Now let's say that your labor costs in the third quarter increase by 1.3 and the cost of materials increases by 1.5. Your cost of goods sold is now $234,000 (labor) + $195,000 (materials), or $429,000, your gross profit is $51,000, and your gross margin is 10.6%. This is a significant decrease in margins, and it’s a sign that your business needs to either find a way to reduce labor and material costs or increase its selling prices.
Provides a good idea of a business’s profitability
As a measurement of the viability of your business model, gross margin gives you a good idea of the profitability (and future profitability) of your business.

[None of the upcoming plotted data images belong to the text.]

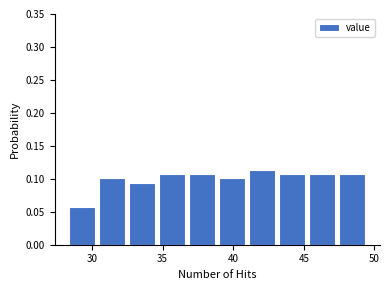

Reading left to right, transcribe this chart: for each bar, give the range it covers on the x-axis and its height. Neither the bar edges nor the heights are printed on the chart, so give them approximately, as read against the axes.

28.0 to 30.5: 0.055
30.5 to 32.5: 0.100
32.5 to 34.5: 0.095
34.5 to 36.5: 0.105
36.5 to 39.0: 0.105
39.0 to 41.0: 0.100
41.0 to 43.0: 0.115
43.0 to 45.0: 0.105
45.0 to 47.5: 0.105
47.5 to 49.5: 0.105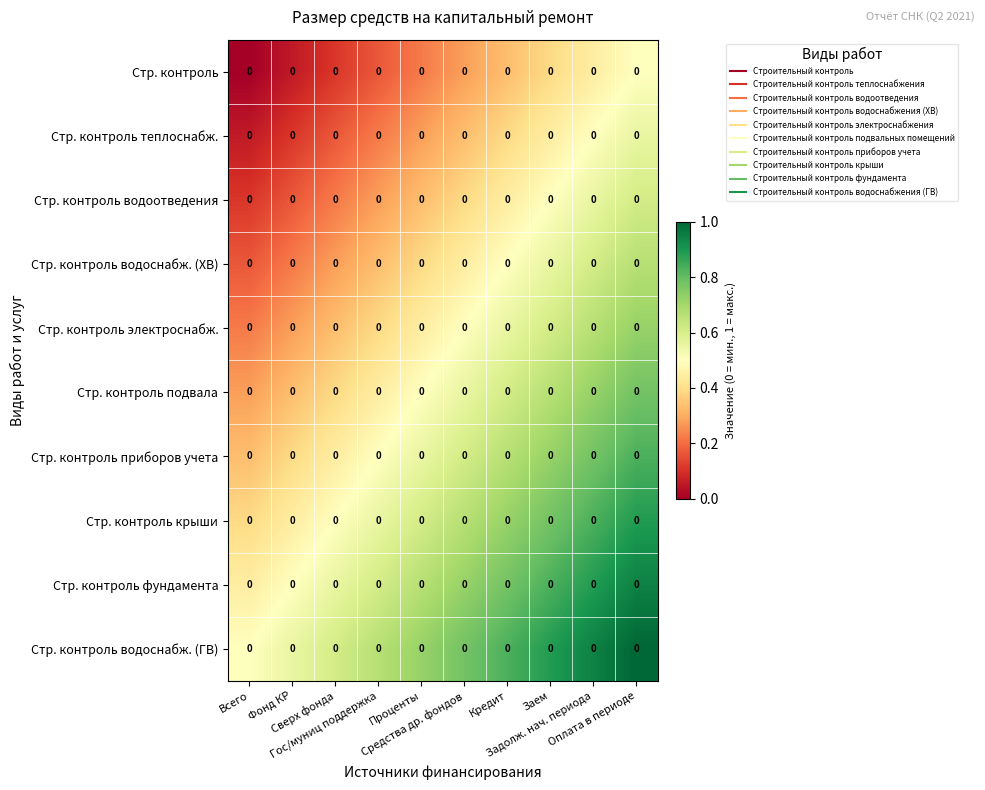

At which label does Стр. контроль подвала reach its minimum?

Всего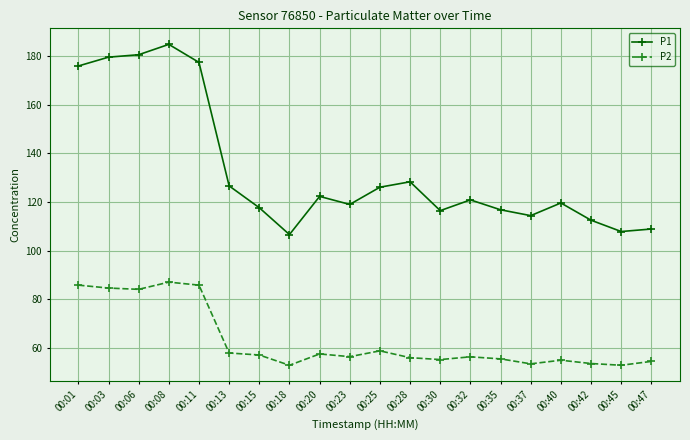

What is the difference between the highest and lowest values at 00:01?

90.0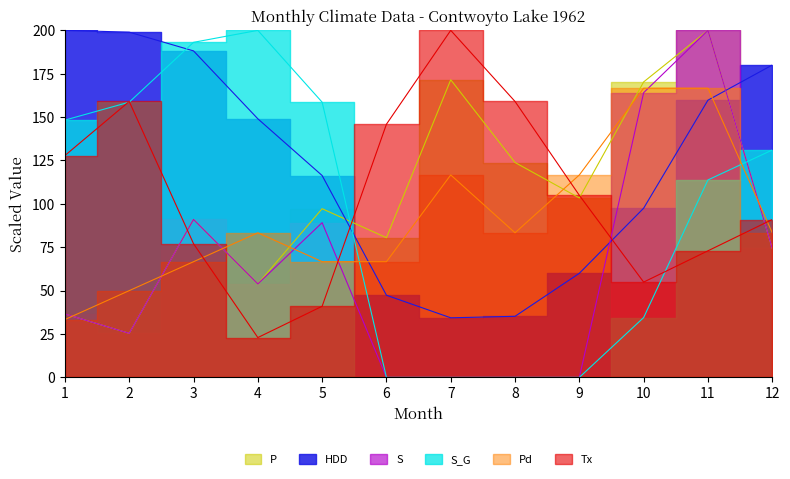

Which series has the largest total across all categories?

HDD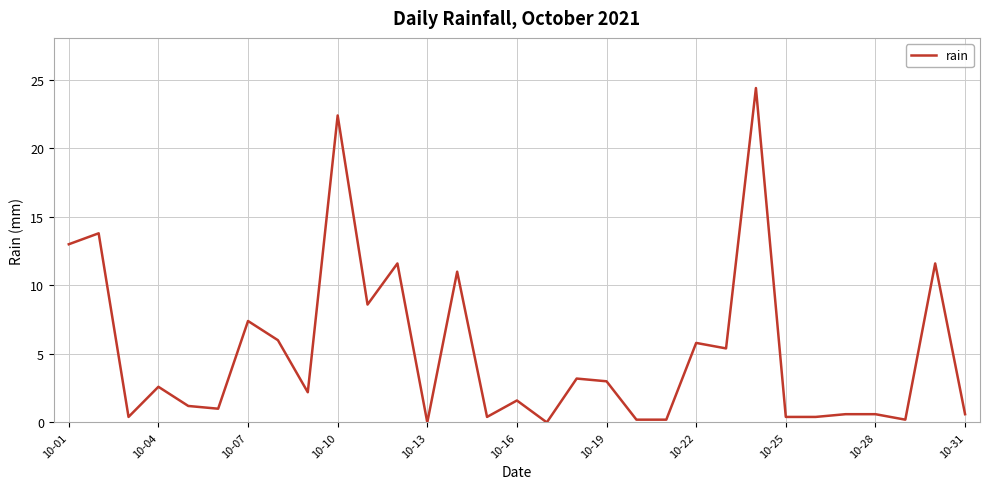

Is this an area chart (filled region under the line)?

No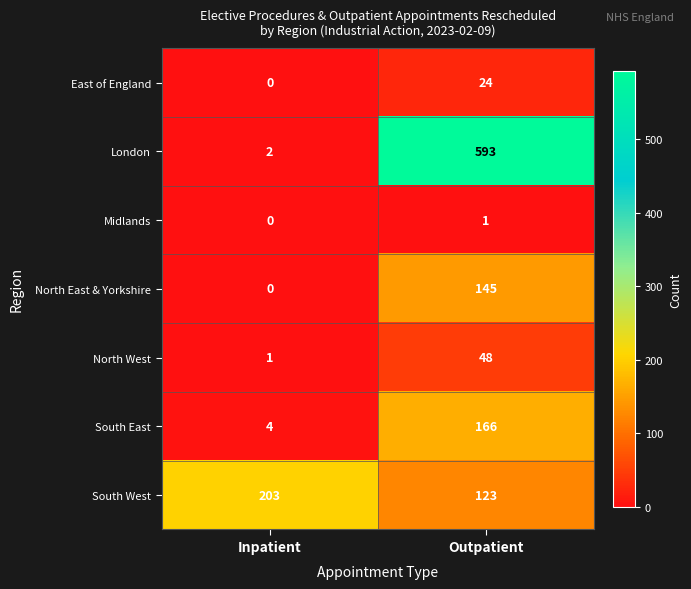

Which series has the widest spread of values?

London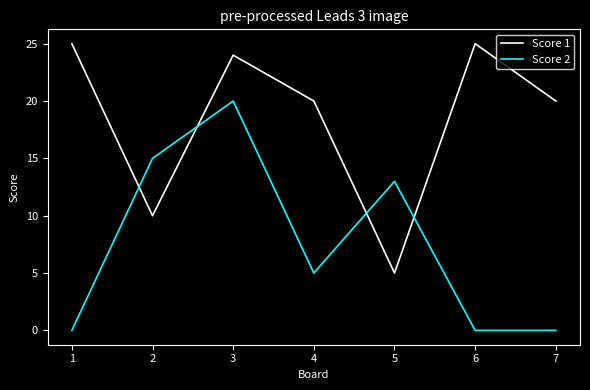

Where is the first local maximum for Score 2?

3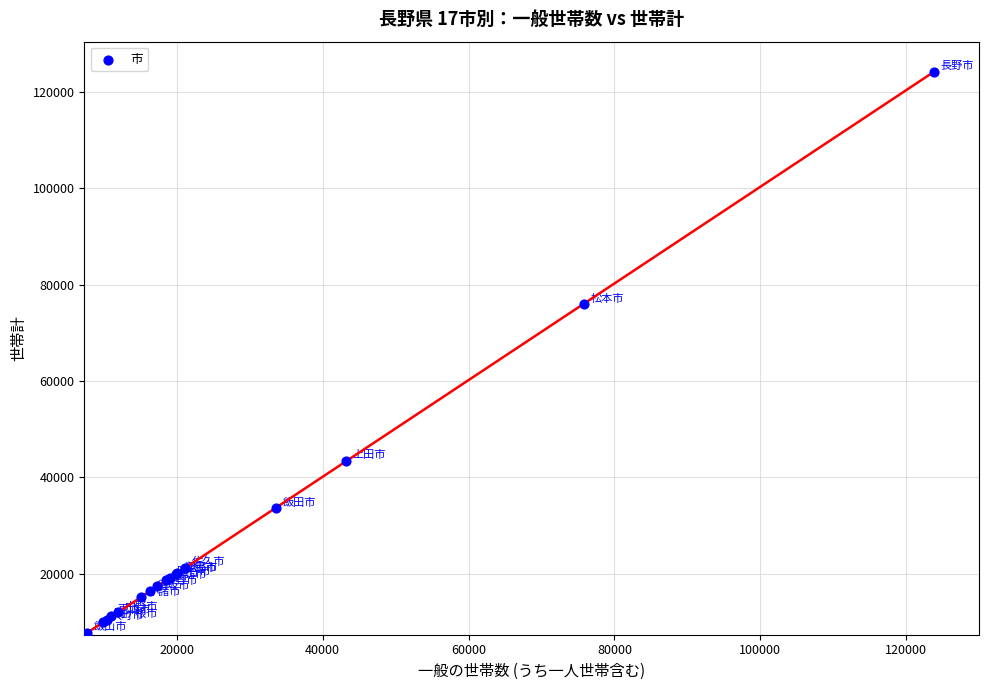

What Y value in the scatter plot is closest to 65982?

75899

For example, let’s return to the construction company discussed in the example above. While both gross margin and gross profit are flashing red warning signs in this example, gross margin is particularly helpful in assessing profitability because it accounts for fluctuations in sales volume. Let’s say that this company built six houses in Q3 and only one house in Q1 (before the increase in cost of goods sold). In this case, their gross profit in Q3 ($306,000) would exceed their gross profit in Q1 ($160,000).
Monitoring gross profit only would lead this business owner to believe that their business was becoming more profitable over time. Examining gross margin, however, reveals a significant decrease in profitability that was disguised in gross profit reporting by an uptick in sales.
Indicates growth potential
All kinds of factors can affect your business’s short-term profitability. Splurging on a top-of-the-line automated cow-milking machine might set your dairy farm back $20,000 in a single month, and an atypically hot July might send your ice cream sales soaring.
Neither of these events, however, is a particularly good indicator of your growth potential. To assess this, you need a metric that measures how much money you make on a sale.
By telling you how profitable your business is before operating expenses are factored in, gross margin can help you assess your growth potential. A high gross margin suggests that you are positioned for growth: all you need to do to increase profits is increase sales and minimize expenses. If, however, your gross margins are weak, attempting to increase profits by scaling your business will yield meager results. Instead, you can increase profits (and gross margins) by raising your selling prices, lowering your production costs, or both.
Running a business is sometimes compared to building a plane while flying it, and for good reason. Dealing with changing material costs, staff turnover, and market-driven fluctuations in demand (all while depending on your business’s profitability to pay your rent) can feel a bit like duct-taping an engine in mid-air while simultaneously pulling up to avoid a mountain range.
Think of business accounting as your flight plan, and your accountant, if you have one, as your co-pilot. While you’re putting out fires, metrics like gross margin can assure you that you are on track to reach your goals—or let you know if you need to change course to protect the bottom line.